Department of Respiratory and Critical Care Medicine, Shandong Provincial Hospital, Cheeloo College of Medicine, Shandong University, Jinan, China.
Cheeloo College of Medicine, Shandong University, Jinan, China.
Thorac Cancer. 2021 Jun;12(12):1881-1889. doi: 10.1111/1759-7714.13991. Epub 2021 May 11.
Considering the high morbidity and mortality of lung cancer and the high incidence of pulmonary nodules, clearly distinguishing benign from malignant lung nodules at an early stage is of great significance. However, determining the kind of lung nodule which is more prone to lung cancer remains a problem worldwide.
A total of 480 patients with pulmonary nodule data were collected from Shandong, China.
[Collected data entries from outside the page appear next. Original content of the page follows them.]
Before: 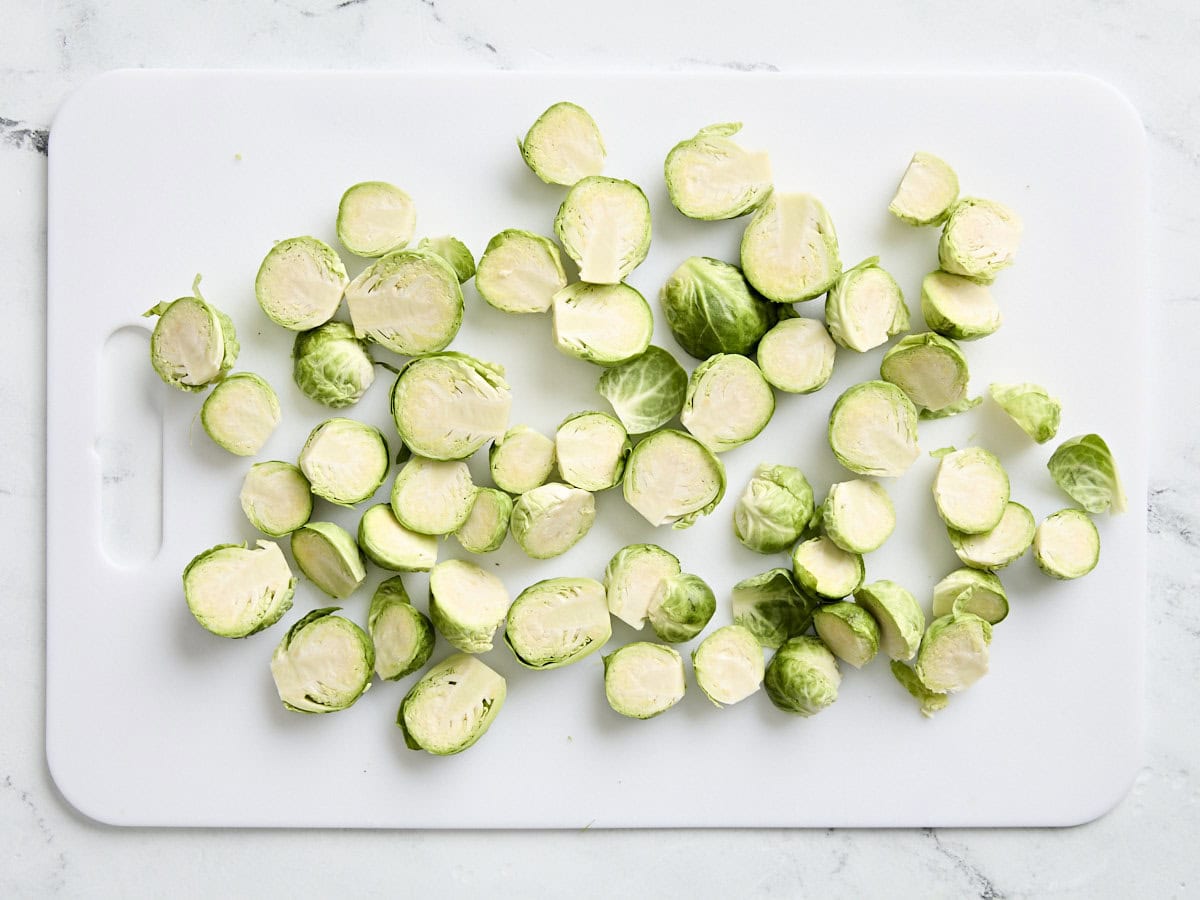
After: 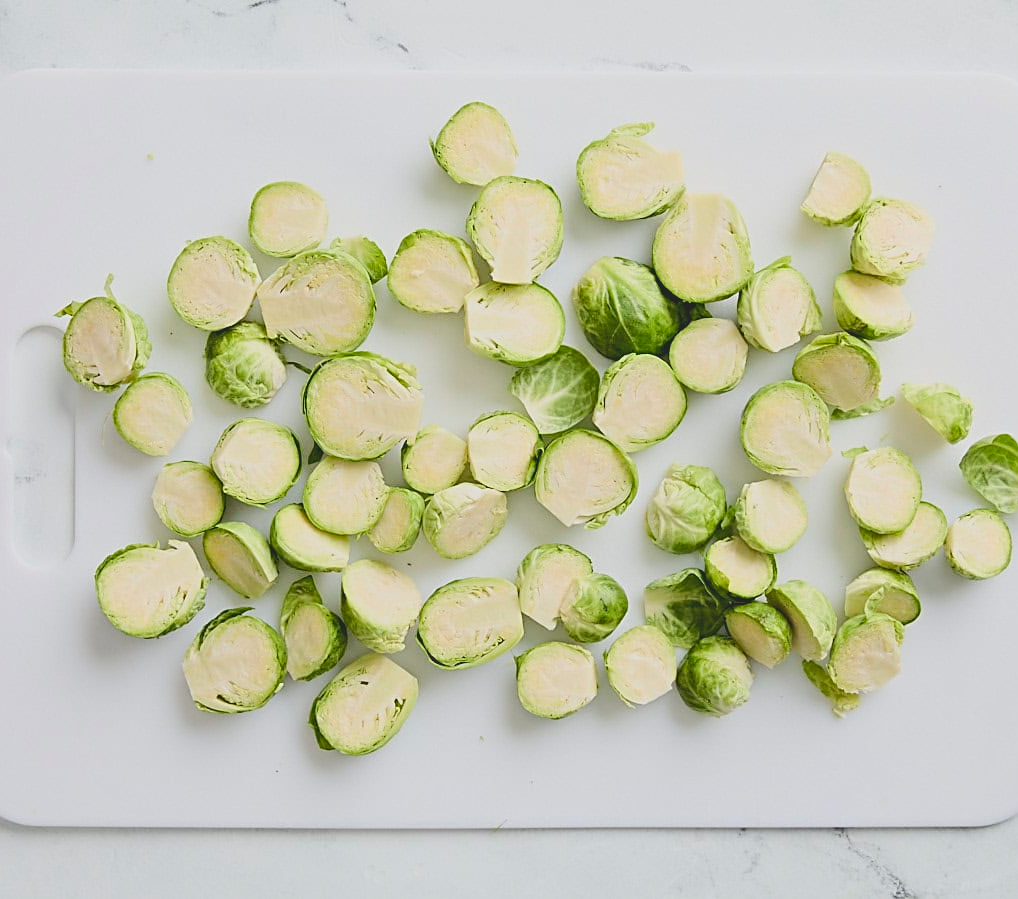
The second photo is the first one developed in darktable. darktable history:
crop: left 7.353%, right 7.802%
contrast brightness saturation: contrast -0.273
sharpen: amount 0.494
shadows and highlights: shadows -0.499, highlights 38.33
We assessed the clinical characteristics and computed tomography (CT) imaging features among pulmonary nodules in patients who had undergone video-assisted thoracoscopic surgery (VATS) lobectomy from 2013 to 2018. Preliminary selection of features was based on a statistical analysis using SPSS. We used WEKA to assess the machine learning models using its multiple algorithms and selected the best decision tree model using its optimization algorithm.
The combination of decision tree and logistics regression optimized the decision tree without affecting its AUC. The decision tree structure showed that lobulation was the most important feature, followed by spiculation, vessel convergence sign, nodule type, satellite nodule, nodule size and age of patient.
Our study shows that decision tree analyses can be applied to screen individuals for early lung cancer with CT. Our decision tree provides a new way to help clinicians establish a logical diagnosis by a stepwise progression method, but still needs to be validated for prospective trials in a larger patient population.
考虑到肺癌的高发病率和死亡率以及肺结节的高发生率,早期明确区分良性和恶性肺结节具有重要意义。然而,确定哪种肺结节更容易患肺癌仍然是一个全球性的问题。
本研究共收集了 2013 年至 2018 年在中国山东接受电视辅助胸腔镜手术(VATS)肺叶切除术的 480 例肺结节患者的数据。我们评估了这些患者的临床特征和 CT 成像特征。初步选择特征是基于使用 SPSS 进行的统计分析。我们使用 WEKA 评估了其多种算法的机器学习模型,并使用其优化算法选择了最佳决策树模型。
决策树和逻辑回归的组合优化了决策树,而不会影响其 AUC。决策树结构表明,分叶征是最重要的特征,其次是棘突征、血管汇聚征、结节类型、卫星结节、结节大小和患者年龄。
我们的研究表明,决策树分析可应用于 CT 筛查早期肺癌患者。我们的决策树提供了一种新的方法,可以帮助临床医生通过逐步递进的方法建立逻辑诊断,但仍需要在更大的患者群体中进行前瞻性试验验证。